Consegna >>
Riprendi il testo sulla malattia e la perdita della persona amata e proseguilo dopo l'ultima frase.

Testo estratto >>

◇ ◇ ◇ ◇ ◇ ◇ ◇

Un colpo atroce, una stilettata al petto e un pensiero: quei 7 anni della mia vita con te tutti davanti ai miei occhi.

Dopo due anni in cui la tua malattia non ci ha lasciato più, buttandoci di colpo in un mare in tempesta, te ne sei andato lasciandomi nel buio della notte con tutti i nostri ricordi accesi come un unico montaggio a colori di una grande storia d’amore in flash back. Una malattia dove abbiamo lottato insieme, come sempre fianco a fianco, senza smettere mai di credere che ancora avevamo una possibilità e apprezzando, in quei momenti, ogni attimo che la vita ci stava regalando insieme. Una malattia che invece di dividerci, come capita a tante coppie fino alla rassegnazione, ci ha uniti ancora di più nelle varie stanze degli ospedali che abbiamo attraversato in questi anni. Ospedali dove medici portavano la nostra coppia da esempio, e dove gli infermieri si commuovevano quando, prima di un intervento, ti preoccupavi di me e non di te. Una malattia che non ti ha mai fatto paura perché sapevi che, insieme, noi potevamo affrontarla ovunque ci avesse portato.

◇ ◇ ◇ ◇ ◇ ◇ ◇

Righe fornite >>
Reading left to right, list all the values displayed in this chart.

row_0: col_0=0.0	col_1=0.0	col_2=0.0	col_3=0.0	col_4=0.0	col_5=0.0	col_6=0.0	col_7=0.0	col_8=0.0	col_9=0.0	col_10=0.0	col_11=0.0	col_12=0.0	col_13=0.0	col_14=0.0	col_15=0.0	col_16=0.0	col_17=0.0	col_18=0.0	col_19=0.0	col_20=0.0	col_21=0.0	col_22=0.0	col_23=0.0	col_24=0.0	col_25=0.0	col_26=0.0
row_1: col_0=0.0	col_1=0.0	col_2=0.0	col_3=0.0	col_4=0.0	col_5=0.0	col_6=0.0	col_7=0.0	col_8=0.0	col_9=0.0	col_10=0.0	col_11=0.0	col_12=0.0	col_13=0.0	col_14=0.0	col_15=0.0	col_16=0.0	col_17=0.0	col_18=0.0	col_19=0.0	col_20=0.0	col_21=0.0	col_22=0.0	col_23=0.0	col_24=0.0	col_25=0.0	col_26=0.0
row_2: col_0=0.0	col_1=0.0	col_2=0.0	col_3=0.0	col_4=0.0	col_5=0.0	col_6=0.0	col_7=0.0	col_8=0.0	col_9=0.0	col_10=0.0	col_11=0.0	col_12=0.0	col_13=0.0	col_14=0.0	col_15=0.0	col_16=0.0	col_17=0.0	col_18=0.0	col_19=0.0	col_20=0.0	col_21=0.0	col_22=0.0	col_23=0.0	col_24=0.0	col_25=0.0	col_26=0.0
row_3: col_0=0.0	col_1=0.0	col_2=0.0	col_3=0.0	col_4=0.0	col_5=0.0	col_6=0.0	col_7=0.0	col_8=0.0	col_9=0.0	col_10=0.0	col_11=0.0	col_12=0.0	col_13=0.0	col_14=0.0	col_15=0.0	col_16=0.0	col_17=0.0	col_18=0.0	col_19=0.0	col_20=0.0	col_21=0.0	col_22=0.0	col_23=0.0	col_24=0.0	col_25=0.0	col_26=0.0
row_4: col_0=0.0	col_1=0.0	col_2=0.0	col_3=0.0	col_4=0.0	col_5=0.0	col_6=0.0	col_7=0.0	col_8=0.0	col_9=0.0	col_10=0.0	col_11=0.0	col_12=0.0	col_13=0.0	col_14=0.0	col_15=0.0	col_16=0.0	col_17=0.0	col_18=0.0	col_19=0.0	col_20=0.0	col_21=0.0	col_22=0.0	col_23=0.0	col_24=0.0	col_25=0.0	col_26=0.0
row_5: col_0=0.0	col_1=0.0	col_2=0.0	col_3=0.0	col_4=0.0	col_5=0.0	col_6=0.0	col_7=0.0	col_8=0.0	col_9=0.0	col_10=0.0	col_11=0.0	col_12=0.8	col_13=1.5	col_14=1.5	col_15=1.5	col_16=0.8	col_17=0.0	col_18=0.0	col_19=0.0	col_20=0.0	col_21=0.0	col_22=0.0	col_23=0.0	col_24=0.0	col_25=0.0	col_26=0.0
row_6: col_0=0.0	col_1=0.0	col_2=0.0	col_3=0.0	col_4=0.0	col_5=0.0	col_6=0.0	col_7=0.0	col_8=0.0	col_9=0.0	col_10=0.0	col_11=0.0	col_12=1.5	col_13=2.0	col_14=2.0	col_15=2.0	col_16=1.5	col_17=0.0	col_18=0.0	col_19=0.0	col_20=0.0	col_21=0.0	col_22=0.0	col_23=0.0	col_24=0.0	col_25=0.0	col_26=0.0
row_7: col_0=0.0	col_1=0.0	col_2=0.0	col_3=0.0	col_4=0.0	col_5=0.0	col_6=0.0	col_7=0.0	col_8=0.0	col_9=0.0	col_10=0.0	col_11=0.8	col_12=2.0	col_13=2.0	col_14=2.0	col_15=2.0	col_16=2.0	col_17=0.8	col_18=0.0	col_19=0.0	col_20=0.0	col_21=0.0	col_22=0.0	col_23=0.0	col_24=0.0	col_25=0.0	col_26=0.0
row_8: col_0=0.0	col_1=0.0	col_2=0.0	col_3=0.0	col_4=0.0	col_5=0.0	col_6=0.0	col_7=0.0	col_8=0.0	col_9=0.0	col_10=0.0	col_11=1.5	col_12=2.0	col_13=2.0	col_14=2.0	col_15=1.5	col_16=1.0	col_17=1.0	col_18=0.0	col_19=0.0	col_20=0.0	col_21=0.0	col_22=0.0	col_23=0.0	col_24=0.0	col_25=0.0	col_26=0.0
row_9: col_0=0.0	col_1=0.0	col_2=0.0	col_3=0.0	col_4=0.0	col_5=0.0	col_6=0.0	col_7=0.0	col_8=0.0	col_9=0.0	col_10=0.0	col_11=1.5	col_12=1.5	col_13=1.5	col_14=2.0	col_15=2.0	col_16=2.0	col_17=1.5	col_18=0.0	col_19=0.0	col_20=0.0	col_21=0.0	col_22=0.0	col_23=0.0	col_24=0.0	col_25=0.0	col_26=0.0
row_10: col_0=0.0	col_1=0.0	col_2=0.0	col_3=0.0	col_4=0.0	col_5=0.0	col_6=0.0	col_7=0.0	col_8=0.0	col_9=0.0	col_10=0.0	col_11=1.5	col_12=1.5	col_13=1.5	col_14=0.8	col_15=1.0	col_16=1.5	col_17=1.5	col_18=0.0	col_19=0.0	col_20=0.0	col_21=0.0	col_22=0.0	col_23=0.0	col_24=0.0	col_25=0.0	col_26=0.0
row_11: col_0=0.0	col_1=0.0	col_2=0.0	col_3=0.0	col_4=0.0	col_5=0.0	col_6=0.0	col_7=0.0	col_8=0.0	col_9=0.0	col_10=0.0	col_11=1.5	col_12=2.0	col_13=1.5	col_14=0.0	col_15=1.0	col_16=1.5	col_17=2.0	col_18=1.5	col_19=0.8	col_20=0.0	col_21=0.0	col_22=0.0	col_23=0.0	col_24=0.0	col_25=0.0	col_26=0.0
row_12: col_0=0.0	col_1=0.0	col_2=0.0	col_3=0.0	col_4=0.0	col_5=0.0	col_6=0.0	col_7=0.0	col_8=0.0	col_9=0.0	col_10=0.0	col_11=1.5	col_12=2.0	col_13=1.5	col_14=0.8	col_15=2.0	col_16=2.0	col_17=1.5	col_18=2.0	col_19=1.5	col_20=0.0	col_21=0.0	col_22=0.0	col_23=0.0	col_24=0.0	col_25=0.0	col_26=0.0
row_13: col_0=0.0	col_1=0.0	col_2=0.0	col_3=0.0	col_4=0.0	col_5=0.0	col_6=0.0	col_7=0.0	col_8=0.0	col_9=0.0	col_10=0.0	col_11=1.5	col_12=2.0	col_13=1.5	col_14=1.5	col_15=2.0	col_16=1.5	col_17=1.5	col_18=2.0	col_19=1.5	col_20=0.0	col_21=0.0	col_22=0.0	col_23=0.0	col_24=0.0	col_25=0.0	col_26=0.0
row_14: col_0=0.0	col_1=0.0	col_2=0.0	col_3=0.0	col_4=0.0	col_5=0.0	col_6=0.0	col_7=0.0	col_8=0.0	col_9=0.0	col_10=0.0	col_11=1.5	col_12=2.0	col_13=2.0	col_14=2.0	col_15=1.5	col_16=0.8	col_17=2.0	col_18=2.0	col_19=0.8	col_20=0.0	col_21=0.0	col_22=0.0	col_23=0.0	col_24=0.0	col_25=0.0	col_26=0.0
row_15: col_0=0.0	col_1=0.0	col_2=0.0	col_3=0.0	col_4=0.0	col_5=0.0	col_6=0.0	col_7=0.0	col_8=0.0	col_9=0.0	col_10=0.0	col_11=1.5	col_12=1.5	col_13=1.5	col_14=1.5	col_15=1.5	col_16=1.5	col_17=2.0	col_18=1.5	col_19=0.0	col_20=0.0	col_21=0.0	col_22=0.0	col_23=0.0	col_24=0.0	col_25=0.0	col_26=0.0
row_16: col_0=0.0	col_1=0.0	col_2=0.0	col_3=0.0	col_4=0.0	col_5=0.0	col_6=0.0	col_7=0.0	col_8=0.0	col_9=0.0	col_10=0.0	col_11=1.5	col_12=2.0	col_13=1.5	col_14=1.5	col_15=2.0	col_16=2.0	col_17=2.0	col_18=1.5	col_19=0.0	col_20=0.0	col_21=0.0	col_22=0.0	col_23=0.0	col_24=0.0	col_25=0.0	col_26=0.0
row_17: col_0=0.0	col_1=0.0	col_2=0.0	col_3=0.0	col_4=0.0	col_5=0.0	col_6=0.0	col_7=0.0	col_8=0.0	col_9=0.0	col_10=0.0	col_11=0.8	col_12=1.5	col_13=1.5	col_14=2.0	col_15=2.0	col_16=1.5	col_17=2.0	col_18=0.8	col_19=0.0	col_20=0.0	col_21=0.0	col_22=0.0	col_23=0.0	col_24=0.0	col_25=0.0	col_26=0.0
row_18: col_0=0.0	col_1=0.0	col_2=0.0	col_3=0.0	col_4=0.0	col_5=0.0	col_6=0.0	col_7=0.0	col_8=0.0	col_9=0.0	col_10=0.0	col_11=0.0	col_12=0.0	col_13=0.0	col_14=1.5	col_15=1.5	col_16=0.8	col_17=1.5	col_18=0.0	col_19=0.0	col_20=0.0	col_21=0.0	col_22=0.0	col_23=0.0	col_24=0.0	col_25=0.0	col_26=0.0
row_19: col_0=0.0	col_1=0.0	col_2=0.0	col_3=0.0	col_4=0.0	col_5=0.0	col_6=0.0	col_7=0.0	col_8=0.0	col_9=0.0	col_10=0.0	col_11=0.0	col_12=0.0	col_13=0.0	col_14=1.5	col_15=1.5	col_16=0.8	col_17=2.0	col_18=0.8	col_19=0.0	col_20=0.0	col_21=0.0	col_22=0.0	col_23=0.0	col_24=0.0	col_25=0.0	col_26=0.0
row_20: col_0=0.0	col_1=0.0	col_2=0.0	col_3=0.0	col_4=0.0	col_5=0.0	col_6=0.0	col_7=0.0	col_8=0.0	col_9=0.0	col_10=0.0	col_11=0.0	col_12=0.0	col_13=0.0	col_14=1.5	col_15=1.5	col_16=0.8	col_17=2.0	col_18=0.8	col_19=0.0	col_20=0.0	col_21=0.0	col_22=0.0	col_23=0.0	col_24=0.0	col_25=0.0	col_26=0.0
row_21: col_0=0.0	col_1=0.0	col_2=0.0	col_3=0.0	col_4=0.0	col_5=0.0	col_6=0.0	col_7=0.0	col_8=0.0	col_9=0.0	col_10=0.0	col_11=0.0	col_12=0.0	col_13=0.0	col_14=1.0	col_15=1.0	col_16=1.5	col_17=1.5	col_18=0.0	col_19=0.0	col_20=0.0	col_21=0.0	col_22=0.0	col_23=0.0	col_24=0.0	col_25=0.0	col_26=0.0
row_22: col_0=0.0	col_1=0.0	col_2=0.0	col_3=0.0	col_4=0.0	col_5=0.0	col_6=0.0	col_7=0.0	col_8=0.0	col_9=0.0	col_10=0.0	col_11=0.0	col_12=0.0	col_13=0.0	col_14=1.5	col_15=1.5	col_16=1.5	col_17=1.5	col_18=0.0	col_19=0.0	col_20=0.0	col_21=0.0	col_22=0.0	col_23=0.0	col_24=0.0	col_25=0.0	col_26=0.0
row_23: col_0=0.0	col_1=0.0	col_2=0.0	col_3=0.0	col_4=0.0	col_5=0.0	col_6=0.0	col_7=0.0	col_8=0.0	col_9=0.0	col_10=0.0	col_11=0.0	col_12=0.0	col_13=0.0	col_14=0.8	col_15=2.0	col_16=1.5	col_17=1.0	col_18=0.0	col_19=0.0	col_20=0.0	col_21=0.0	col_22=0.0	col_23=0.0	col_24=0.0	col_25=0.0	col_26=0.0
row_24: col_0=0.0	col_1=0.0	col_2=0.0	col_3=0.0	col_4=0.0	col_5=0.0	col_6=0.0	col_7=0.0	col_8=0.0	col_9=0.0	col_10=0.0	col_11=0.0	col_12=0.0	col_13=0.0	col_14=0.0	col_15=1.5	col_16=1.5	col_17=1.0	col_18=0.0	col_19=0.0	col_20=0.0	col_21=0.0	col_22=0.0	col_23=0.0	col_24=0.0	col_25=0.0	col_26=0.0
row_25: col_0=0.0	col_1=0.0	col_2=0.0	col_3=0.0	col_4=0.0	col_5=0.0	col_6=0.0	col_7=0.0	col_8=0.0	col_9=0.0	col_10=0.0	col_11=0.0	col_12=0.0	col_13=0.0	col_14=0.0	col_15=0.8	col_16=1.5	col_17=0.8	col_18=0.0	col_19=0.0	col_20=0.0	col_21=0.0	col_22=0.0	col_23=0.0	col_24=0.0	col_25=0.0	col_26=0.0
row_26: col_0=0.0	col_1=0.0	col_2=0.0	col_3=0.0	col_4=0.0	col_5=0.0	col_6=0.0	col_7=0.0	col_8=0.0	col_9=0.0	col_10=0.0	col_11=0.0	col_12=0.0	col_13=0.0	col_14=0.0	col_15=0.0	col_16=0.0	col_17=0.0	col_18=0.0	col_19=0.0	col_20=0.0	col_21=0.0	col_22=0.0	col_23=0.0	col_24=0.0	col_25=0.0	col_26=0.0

◇ ◇ ◇ ◇ ◇ ◇ ◇

Risposta scritta >>
Abbiamo camminato insieme, mano nella mano, in tutte le cose che abbiamo fatto dal primo giorno del nostro amore. I nostri viaggi in Scozia, in Romania, in Russia, a Lisbona, a Istanbul, a Londra. Le tante case che abbiamo cambiato. Gli oggetti scelti insieme, i regali, le dediche.

Con le tue mani bellissime, il tuo volto sorridente, la felicità nei tuoi occhi, ci ricordavamo di quel capodanno a Venezia dove fuggivamo dall’acqua alta per arrivare a stappare la nostra bottiglia al ponte di Rialto o quando ballavi la tecno sul lungo mare a Napoli per festeggiare l’anno nuovo.

Tu Astrit, non eri solo un grande giornalista, un uomo colto e intelligente, tu eri un uomo che nascondeva tanti piccoli tesori e che solo chi sapeva entrare dentro il tuo cuore poteva vedere brillare. Tu sei stato l’uomo che ha saputo ascoltare senza giudizio, senza nessuna competizione, e che sapeva leggere le emozioni altrui più profondamente di quanto facessi trapelare. Tu sapevi ma non dicevi, perché non volevi ferire, mettere in difficoltà, ma eri anche in grado di decidere con molta determinazione senza far pesare la tua autorevolezza. Eri un uomo che sapeva amare senza possesso, senza ripicche, e con grandissima dedizione, tanto che una mia amica oggi mi ha detto: “Astrit era uno dei pochi uomini che una femminista potrebbe scegliere di amare”.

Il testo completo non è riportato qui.